If someone else can hear your headphones it is an issue.

So you're saying I can't choose to block out other people's conversations with my music, just because they might hear it quietly and muffled amongst all the other talking, noise and what not?
 
My point is that it's a hell of a lot more annoying to hear people talking over your music than to hear someone else's music amongst all the other noises going around in the city.

Plus when traveling most people will only have to deal with me for maybe 5-10 minutes whereas my full half hour trip to class is full of people and noises that disrupt my music listening if my volume isn't loud enough.

They also have the option of moving away (and if it's too crowded to move away there's usually plenty of noise to block out my music anyways). You don't have to go far to stop hearing headphone music, but I can't exactly move away from all noises.
 
Plus when traveling most people will only have to deal with me for maybe 5-10 minutes whereas my full half hour trip to class is full of people and noises that disrupt my music listening if my volume isn't loud enough.
This doesn't make it right.

They also have the option of moving away (and if it's too crowded to move away there's usually plenty of noise to block out my music anyways).

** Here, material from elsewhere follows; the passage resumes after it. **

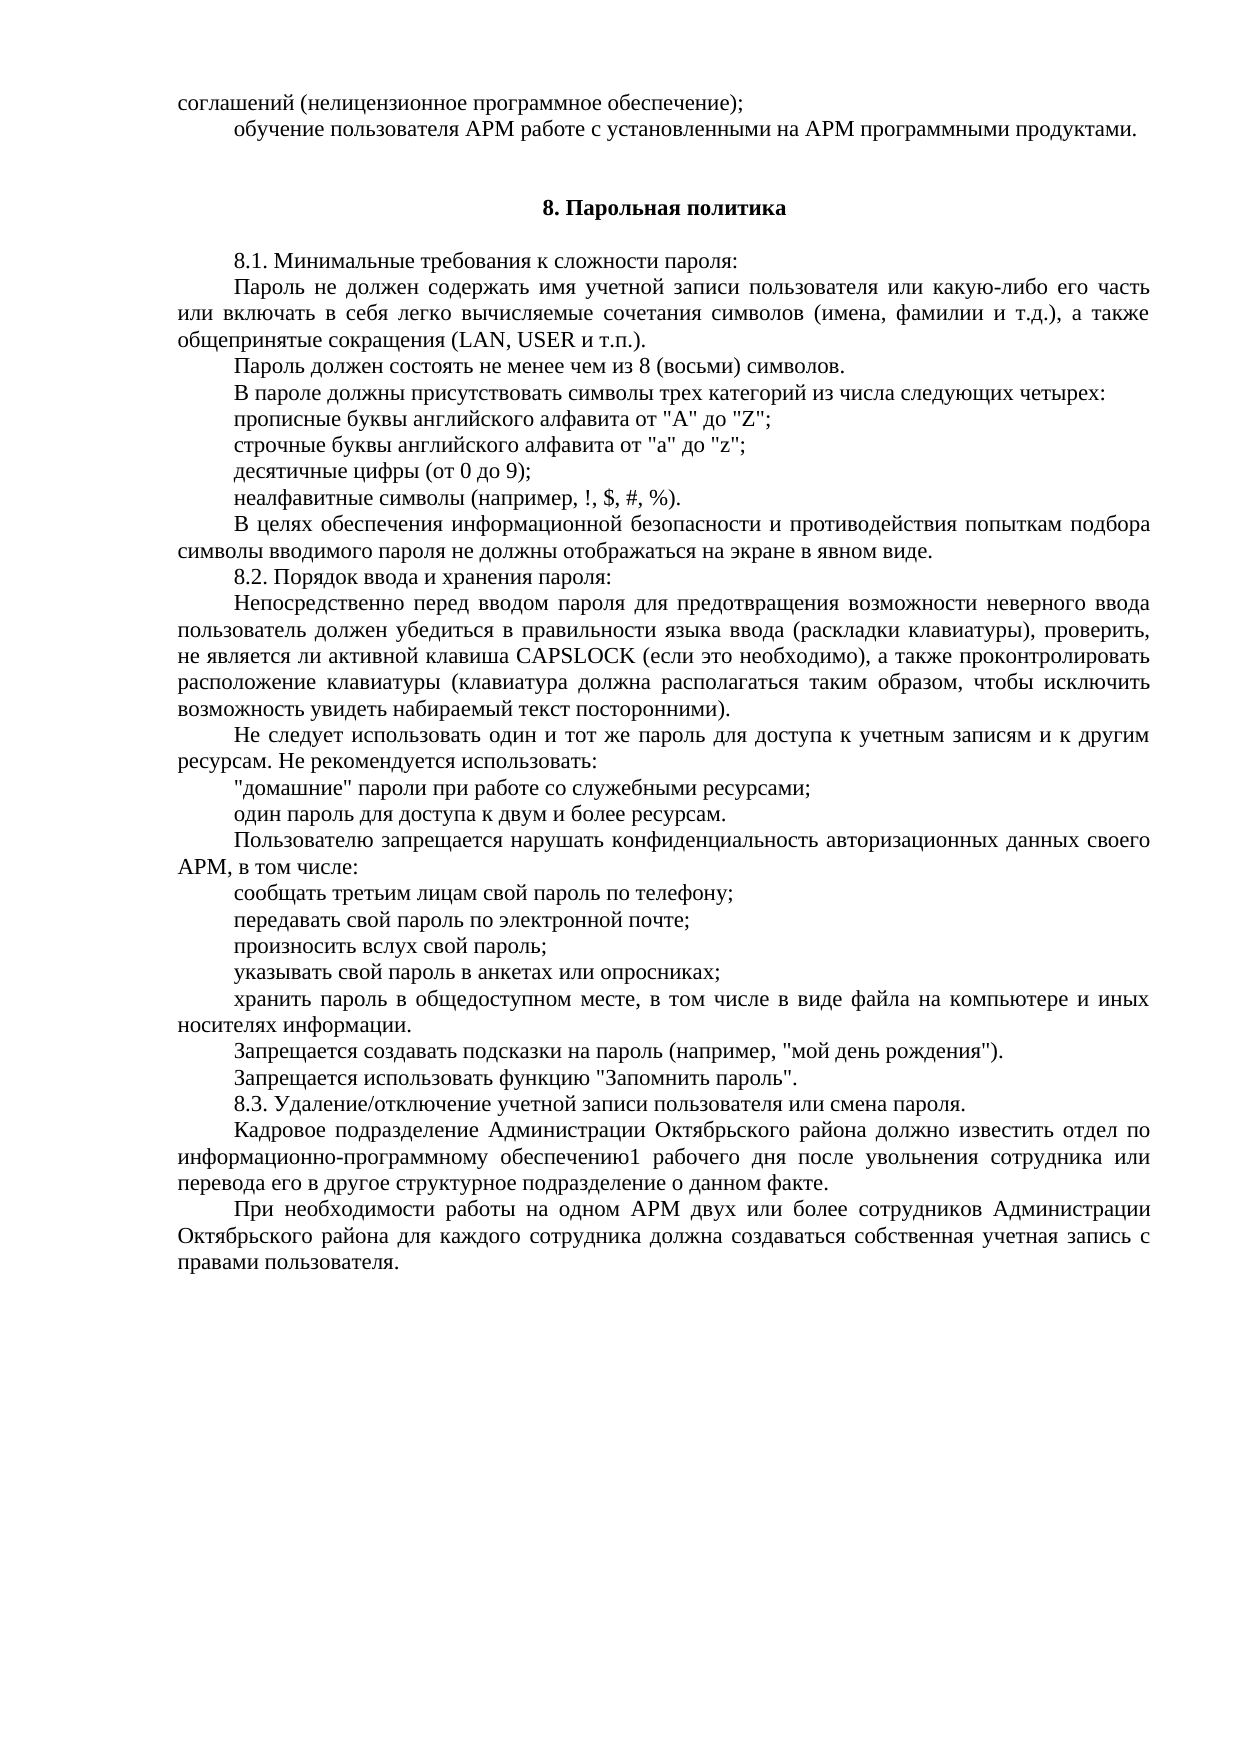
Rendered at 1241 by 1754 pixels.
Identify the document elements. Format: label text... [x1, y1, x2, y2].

text обучение пользователя АРМ работе с установленными на АРМ программными продуктами. [177, 115, 1152, 141]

You don't have to go far to stop hearing headphone music, but I can't exactly move away from all noises.
This a terrible argument. Other people shouldn't have to move because you are doing something irritating. You might as well say "I can go on the bus smelling like shit because other people can always move"
 
Smelling like shit is a hell of a lot more bothersome than some music, and there are plenty of homeless people who smell like shit on the subway, who I move away from to avoid, and it's not like the move is all that troublesome.

Loud headphones are rarely ever that loud or bothersome to the people around you. True you are being rude by blasting them loud, but anyone who is annoyed by it is probably more annoyed at the fact you're being rude than the actual music is annoying them.
 
Loud headphones are rarely ever that loud or bothersome to the people around you. True you are being rude by blasting them loud, but anyone who is annoyed by it is probably more annoyed at the fact you're being rude than the actual music is annoying them.

I'm not so sure, depends on the loudness. And how easily annoyed people are. But its more the music in my opinion. The only time I've been told to turn down music was when I was listening to Metal. Whenever I was listening to Old School Rap or Classic Rock (even louder than I listen to Metal) noone said anything.
 
He definitely could of handled it better. But think of the situation in reverse, if you're harassing someone and they're telling you to fuck off, does that give you the right to keep following them and harassing them just because they didn't politely ask you to go away?

Great post. Thanks.
 
i'm with her. the guy was harassing you and stalking you. and it sounds like the cops figure that out too. otherwise they would have arrested you on the spot
~gR~

yeah i agree with you

On the other hand, I still think Challenge went to far for what the situation required.I can totally imagine the stranger: he originally wanted the music turned down, which is reasonable. Then Challenge went ahead and said " fuck off" etc( which any lawyer should no is not a good way of handling a situation.)
This provoked the stranger to just have a bit of "fun", which would just have been following him around ,to make him uneasy.Im sure thats all he meant to do, which isn't to bad, seeing that challenge mouthed him off and was being a bigger dick then necessary.

So you were both in the wrong. You didnt need to say "fuck off", and he also didn't need to follow you around and harass you.You both could have handled it alot better. You both asked for it i would say

Well thats my take
 
He definitely could of handled it better. But think of the situation in reverse, if you're harassing someone and they're telling you to fuck off, does that give you the right to keep following them and harassing them just because they didn't politely ask you to go away?

Exactly what my last post was getting at.